Results: The authors evaluated ZeroHSI using a proprietary dataset of 12 3D scenes that included a human figure and an object and between one and three text prompts that described interactions between the human and object and/or scene. In 100 evaluations, ZeroHSI outperformed LINGO, a diffusion model trained on matched 3D scene, 3D object, and human motion-capture data that had achieved the previous state of the art.
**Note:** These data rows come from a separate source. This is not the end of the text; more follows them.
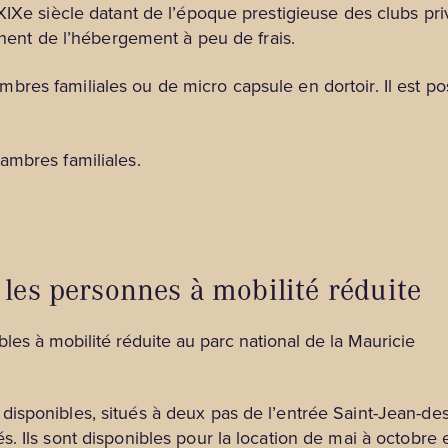
 XIXe siècle datant de l’époque prestigieuse des clubs p
chent de l’hébergement à peu de frais.
res familiales ou de micro capsule en dortoir. Il est po
ambres familiales.
 les personnes à mobilité réduite
isponibles, situés à deux pas de l’entrée Saint-Jean-des
. Ils sont disponibles pour la location de mai à octobre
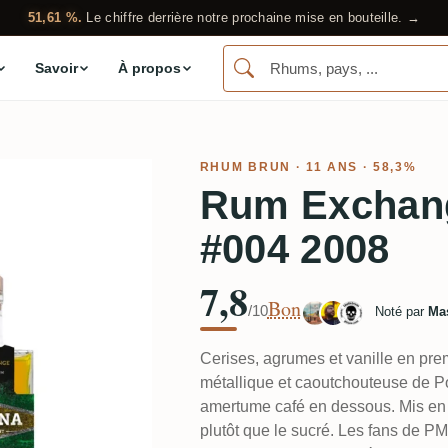
51,61 %.
Le chiffre derrière notre prochaine mise en bouteille. →
Savoir
À propos
RHUM BRUN
· 11 ANS · 58,3%
Rum Exchang
#004 2008
7,8
Bon
/10
Noté par
Ma
Cerises, agrumes et vanille en prem
métallique et caoutchouteuse de Po
amertume café en dessous. Mis en bo
plutôt que le sucré. Les fans de PM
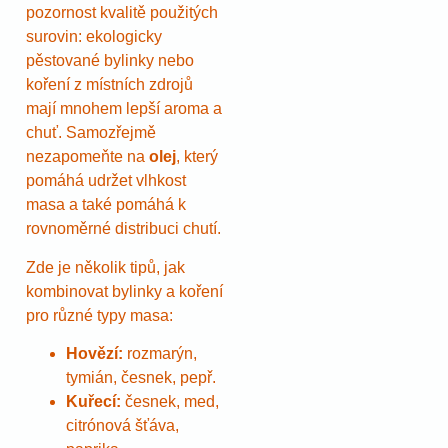
pozornost kvalitě použitých
surovin: ekologicky
pěstované bylinky nebo
koření z místních zdrojů
mají mnohem lepší aroma a
chuť. Samozřejmě
nezapomeňte na
olej
, který
pomáhá udržet vlhkost
masa a také pomáhá k
rovnoměrné distribuci chutí.
Zde je několik tipů, jak
kombinovat bylinky a koření
pro různé typy masa:
Hovězí:
rozmarýn,
tymián, česnek, pepř.
Kuřecí:
česnek, med,
citrónová šťáva,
ZeroHSI achieved 24.01 average CLIP Score, which measures how well text descriptions match images (higher is better), while LINGO achieved a 22.99 average CLIP Score. ZeroHSI achieved 0.033 average object penetration depth, a measure of plausibility in physical interactions (lower is better), while LINGO achieved 0.242 average object penetration depth.
400 participants judged whether they preferred ZeroHSI or LINGO with respect to realism and how well their output aligned with the prompt. 86.9 percent preferred ZeroHSI for realism, and 89.1 percent preferred ZeroHSI for how well its output matched the prompt.

Why it matters: Learning from motion-capture data is problematic in a couple of ways: (i) it’s expensive to produce, (ii) so little of it is available, which limits how much a learning algorithm can generalize from it. Video data, on the other hand, is available in endless variety, enabling video generation models to generalize across a wide variety of scenes, objects, and motions. ZeroHSI takes advantage of generated video to guide a 3D animation cheaply and effectively.

We’re thinking: There’s a lot of progress to be made in AI simply by finding clever ways to use synthetic data.